Joan’s life – even into her 80s – reflects that innate compunction to stay active and astute.

“She did an A-level in German in her 80s at Bangor Tech,” she said. “She was also a keen writer, belonging to a creative writing group in Bangor and she used to have a workshop in the garden, with saws and the like, and used to make tables and this and that, always useful things.”

Joan travelled extensively in her younger years, as far as Australia, and upon retiring she moved to Bangor and ran a B&B until she was in her 80s.

Born in Dublin in 1916, her family moved to Belfast in 1922, where her parents were originally from. Joan attended Victoria College and later teacher training college in England, before returning to Northern Ireland to teach at Garnerville, when it was a domestic science college.

Later, she lectured in what was by then known as home economics, at Jordanstown when it was still a polytechnic, which was during the height of the Troubles, Alison recounted.

Joan married Alison’s late father, William Hamilton Urquhart, a Scotsman who survived the German U-boat sinking of the Lusitania, in 1915, when over 1,000 people died.

“He was in the army and was on the doomed ship but was on the deck and was able to swim so was picked up. He was sent to Northern Ireland for some R and R and that’s when my mum and dad met, in Belfast, at Balmoral golf club.”

Together they had four children, Margaret, who has since sadly died, Judith, Donald and the youngest, Alison. With her father continuing in the army, they lived for a time in Germany and Cyprus.

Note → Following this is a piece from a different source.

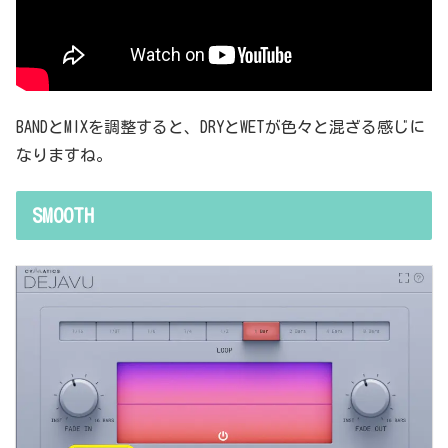
BANDとMIXを調整すると、DRYとWETが色々と混ざる感じに
なりますね。
SMOOTH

Last year Joan was treated to afternoon tea at Hillsborough Castle to celebrate her landmark 106th birthday along with a trio of other elderly women, when she got to try on a tiara belonging to the late Queen Elizabeth.

Alison said her mother received €2,500 euros from the Irish Government – a standard gift for those who reach 100 and born on the island of Ireland.

“That paid for the party at Clandeboye Lodge,” she quipped.

“Every year since, she has received a commemorative coin and nice letter from Mr Higgins,” she said, referring to Irish president, Michael D Higgins.

Today, Joan spends her golden years at Abbeyfield independent supported living, overlooking Ballyholme Bay, enjoying time with fellow residents.